Policy Lab

One of the most important insights to come from from behavioral science over the last 40 years is that the context in which people operate has an outsized impact on how people make decisions and do or do not follow through on those decisions.

Roughly 70% of the variation in individual decision making can be attributed to the difference in context in which people are operating, and only about 30% is attributable to differences in the people themselve. We all know that changing people is really, really hard, but changing the context in which they operate while not simple is much easier
Eldar Shafir, ideas42 founder and Princeton University Class of 1987 Professor in Behavioral Science and Public Policy

Examples of Context

Context can refer to something as small as the complex and often maddening forms required to qualify for a Federal Housing Authority mortgage or financial aid to pay for college. Or they can be as large as ongoing challenges of experiencing sustained poverty, or the extra complexities of growing up Black in America.

  • Complex Forms

    Common contexts: Federal Housing Authority mortgages, college financial aid

  • Bandwidth Limitations

    An ongoing challenge for people experiencing sustained poverty

  • Discrimination

    Being treated differently and unjustly based on factors such as race or income

While not the only force in shaping context, public policy is certainly one of the most significant. When changed, policies have the added effect of immediate scale, impacting the context for millions of people. Whether we like it or not, public policy shapes countless aspects of our lives, from how we access our money to whether or not we can get a college a degree, to how much government subsidy we get when we save for retirement or if we can afford a mortgage.

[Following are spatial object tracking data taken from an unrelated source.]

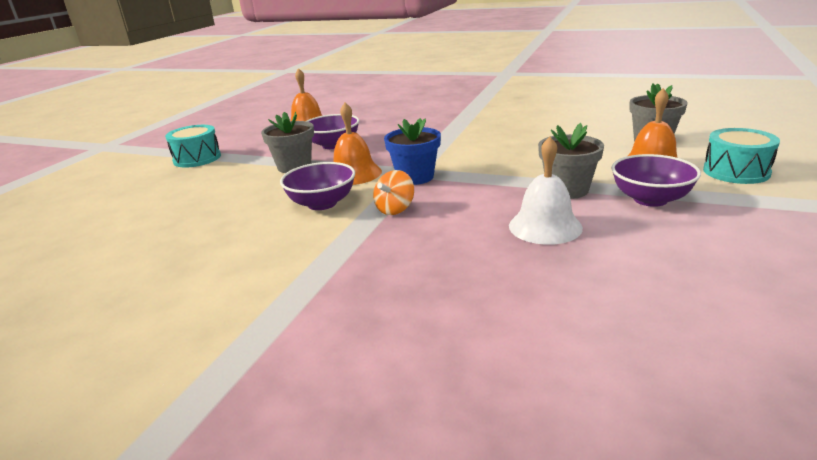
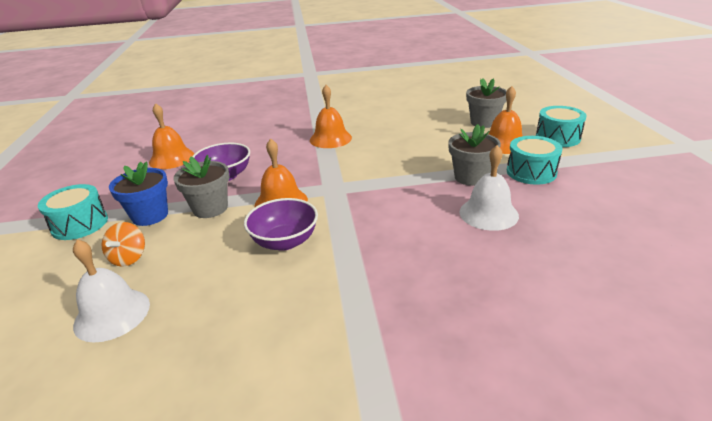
camera: 30 degrees left, 5 degrees up
orange spinning top [373,170,414,215] -> orange spinning top moved to [101,222,145,267]
blue flower pot [384,118,441,185] -> blue flower pot moved to [109,162,168,226]
purple bowl [611,154,701,207] -> turquoise drum [507,136,563,185]
none -> white bell [73,240,150,342]
none -> orange bell [310,85,352,148]

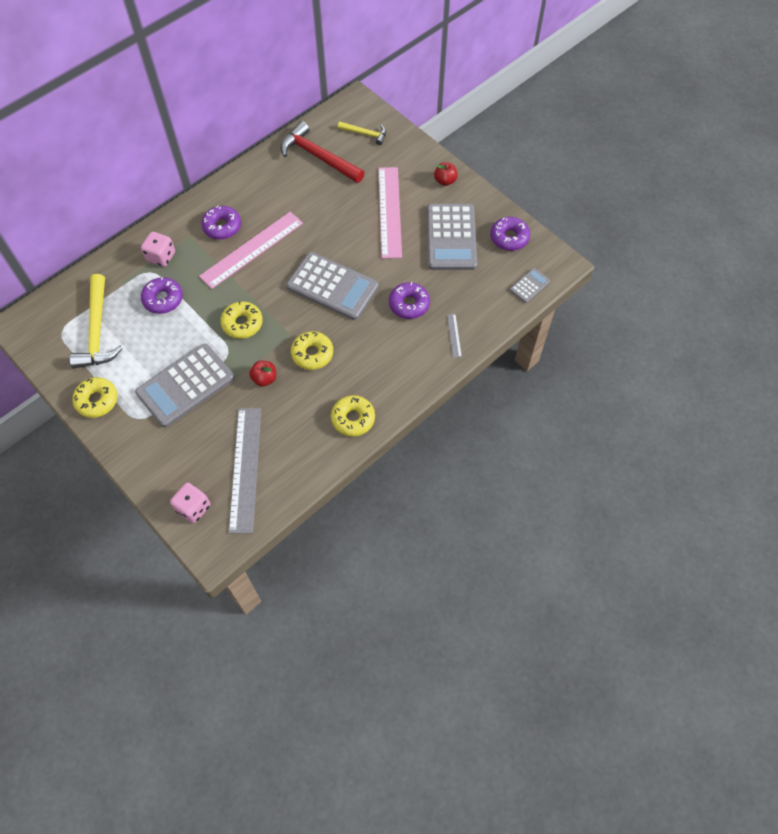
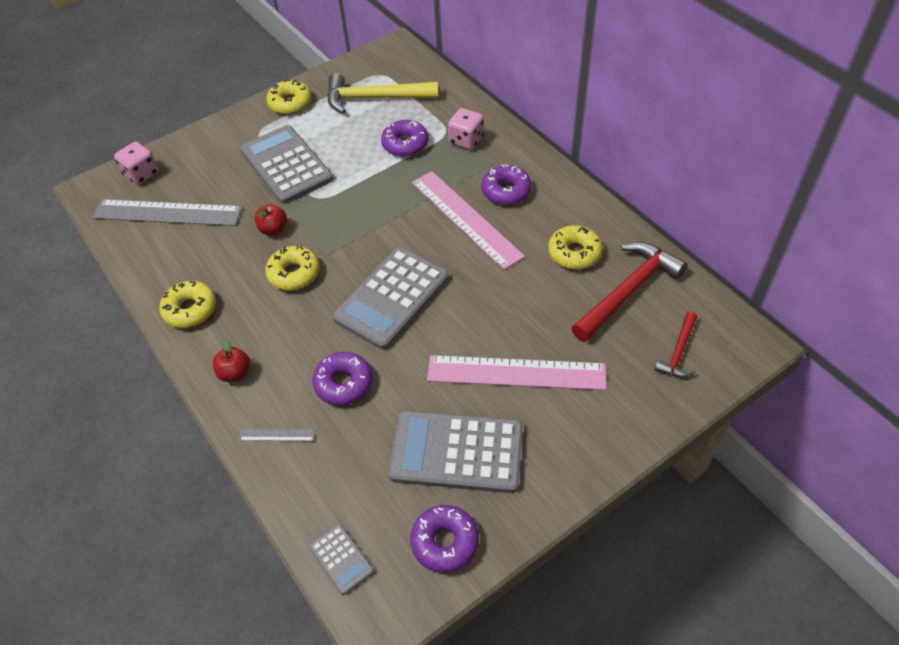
camera: 100 degrees right, 10 degrees down
yellow donut [220,301,263,339] -> yellow donut moved to [548,225,603,270]
yellow hammer [338,122,386,145] -> red hammer [655,312,697,377]
red apple [434,162,458,186] -> red apple moved to [212,340,250,382]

Many policies are well-intended, but more often than not they’re not designed to account for how humans actually behave, and they’re rarely designed to help those who need them the most: those with the fewest financial resources. Furthermore, many policies have advantaged certain groups over others, and specifically disadvantaged Black Americans.

Behavioral Science, fortunately has a great deal to offer in creating and designing public policy and therefore improving the contexts in which people operate.


Developing proven behavioral science-informed policies at the Federal, State, and Local level.

How will we do this?

The Policy lab for Shared Prosperity will specifically focus on using insights from behavioral science to make concrete recommendations on how laws and regulations can be either adjusted to improve the lives of under resourced people, or designed anew.